One of the few constituencies that wasn’t completely horrified by the Congressional Budget Office’s evaluation of the American Health Care Act last week was the loose collection of budget hawks in Washington. The bill, for all its faults, promised to reduce the federal deficit, if only modestly, over the coming decades.
Now, though, as House leaders have begun making changes and concessions to buy the votes of Republican holdouts, they are paying the price for people who view major changes in federal health care policy through the lens of long-term fiscal stability.
In a blog post on Tuesday, the Committee for a Responsible Federal Budget said that a rough analysis of two Manager’s Amendments to the bill, which began circulating Monday night and outlined various proposed changes, would slash the bill’s impact on the deficit by up to fifty percent.
“As far as we can tell, these changes seem likely to cut the deficit reduction in the bill by roughly half over the next decade and even more over the second decade. Regarding coverage impact, it does not appear that these amendments by themselves would change the original bill's coverage impact much (at least without more details on the tax credit changes), but it seems likely that coverage would be further reduced due to the Medicaid changes.”
The changes include giving the Senate the ability to add $85 billion to the tax credits already proposed for Americans over 50 who are not yet eligible for Medicare. They would also give states the ability to decide between accepting block grant funding for Medicaid or per capita funding.

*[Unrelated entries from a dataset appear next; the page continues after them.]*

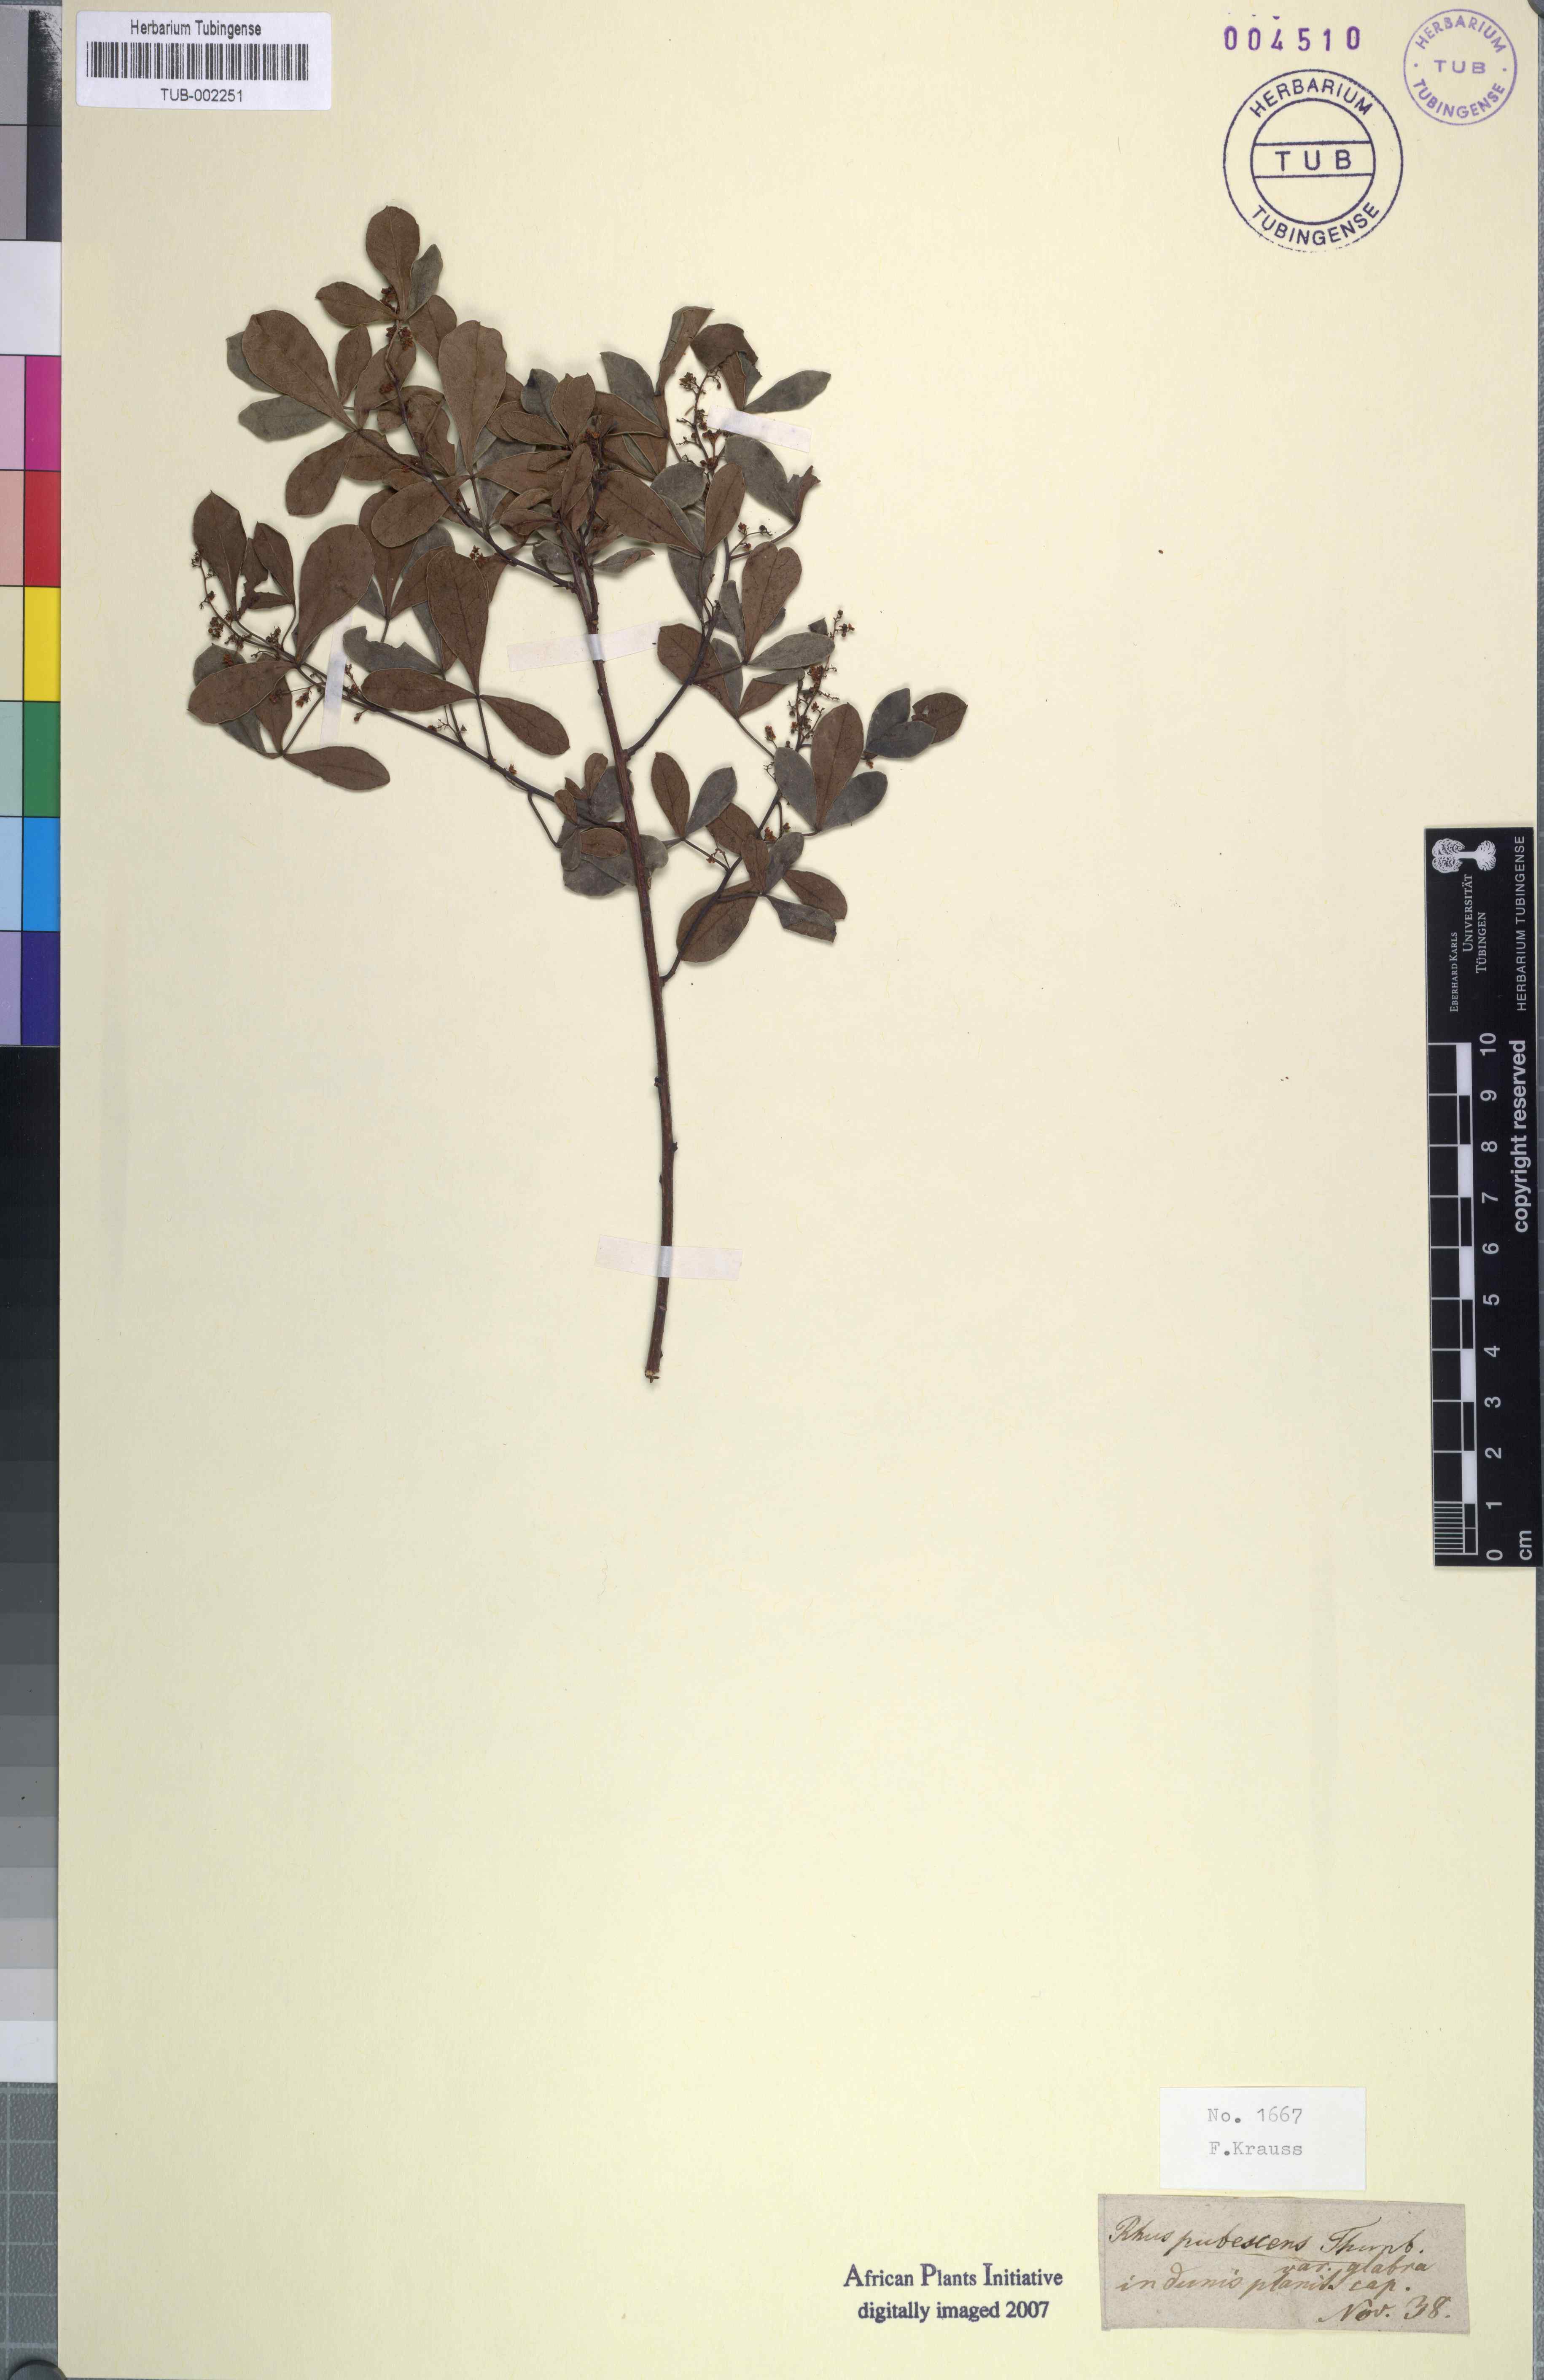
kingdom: Plantae
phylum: Tracheophyta
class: Magnoliopsida
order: Sapindales
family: Anacardiaceae
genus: Searsia
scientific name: Searsia laevigata
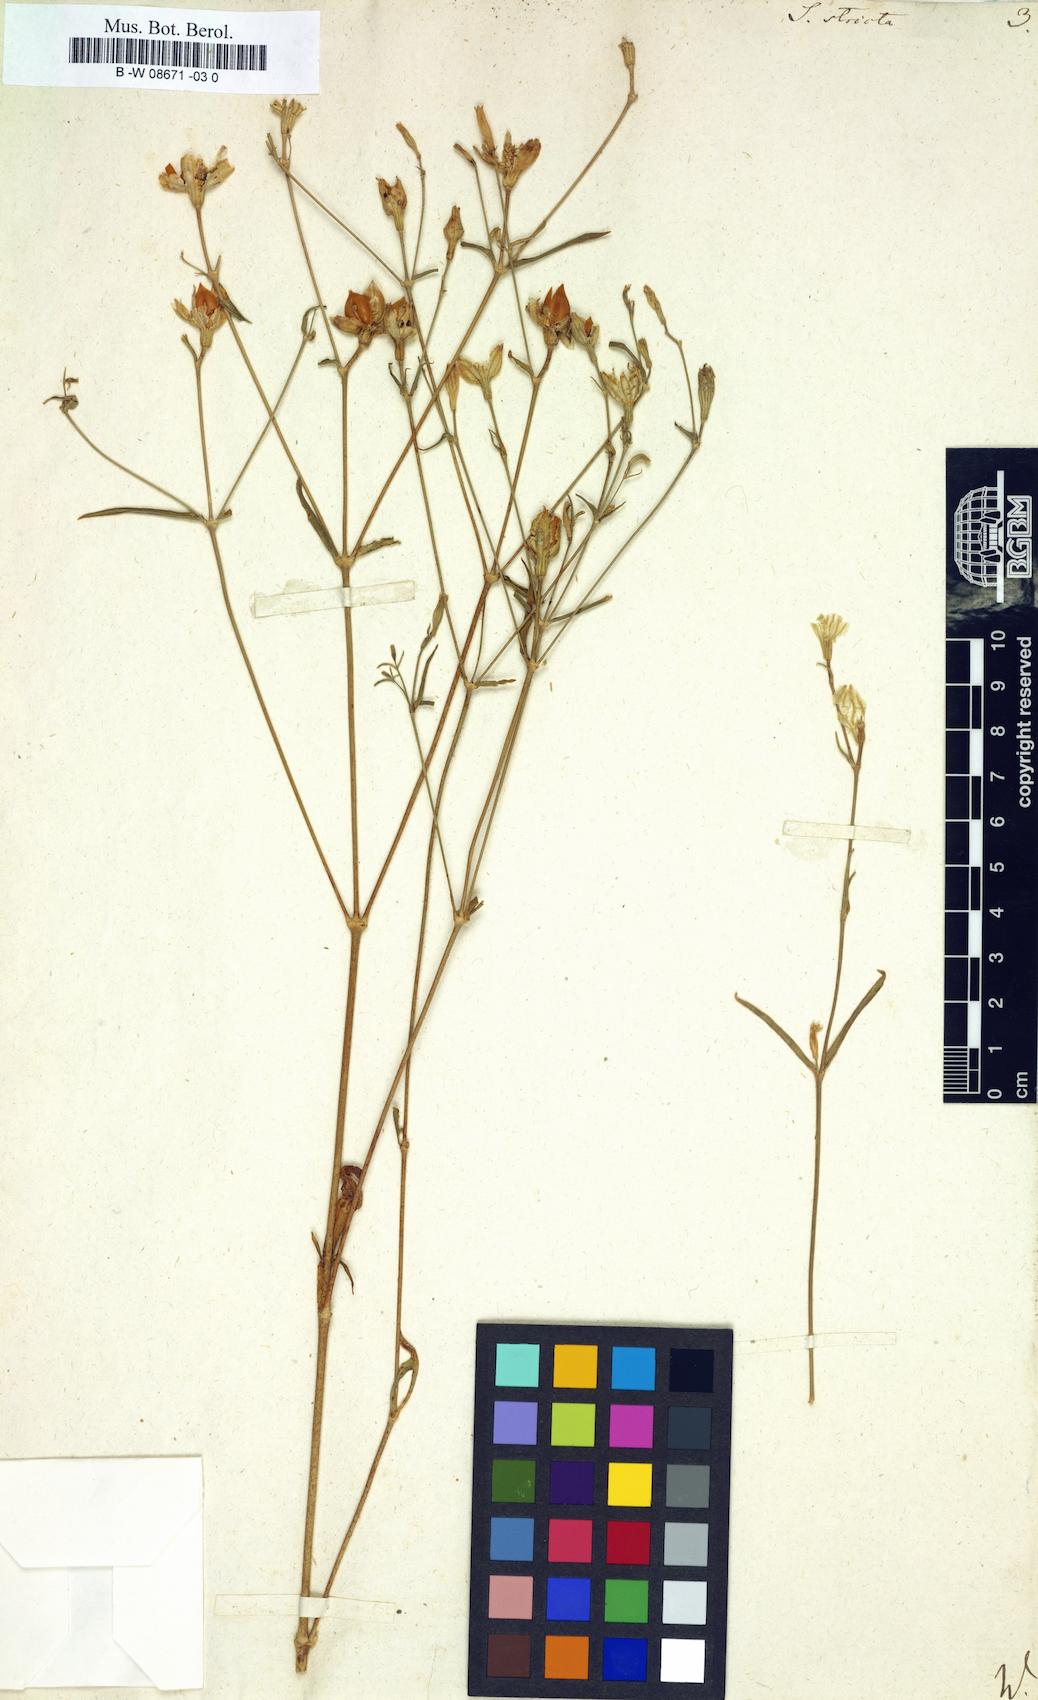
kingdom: Plantae
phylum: Tracheophyta
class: Magnoliopsida
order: Caryophyllales
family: Caryophyllaceae
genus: Silene
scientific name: Silene stricta
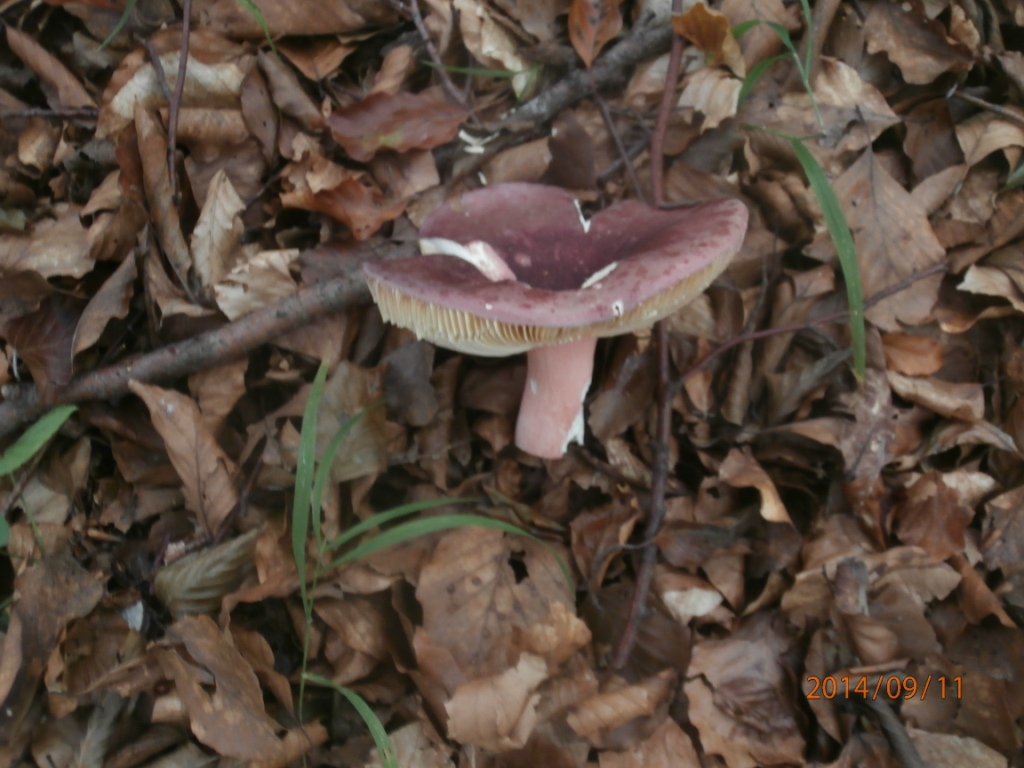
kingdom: Fungi
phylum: Basidiomycota
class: Agaricomycetes
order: Russulales
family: Russulaceae
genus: Russula
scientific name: Russula olivacea
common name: stor skørhat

The changes would also impact the federal Treasury on the revenue side, by accelerating the elimination of taxes imposed under the Affordable Care Act, the legislation that AHCA is meant to repeal and replace.
“With these changes included, we roughly estimate that the amended version will reduce deficits by between $150 billion and $200 billion, as opposed to the $337 billion in the original bill,” CRFB wrote on Tuesday.
“As we have noted previously, the relatively modest amount of deficit reduction in AHCA compared to the savings from ACA repeal and Medicaid reforms in previous balanced budget resolutions will make it harder for Congress to balance the budget. The changes in the manager's amendment make that task even harder.”
The CRFB analysis was the second awkward review of the GOP health care plan released Tuesday. Earlier in the day, Margot Sanger-Katz, of The New York Times pointed out that when CBO reports are compared, the enactment of the AHCA -- despite the claim that it is a “replacement” for the ACA -- would actually result in more people losing their health care than if Obamacare were simply repealed and not replaced at all.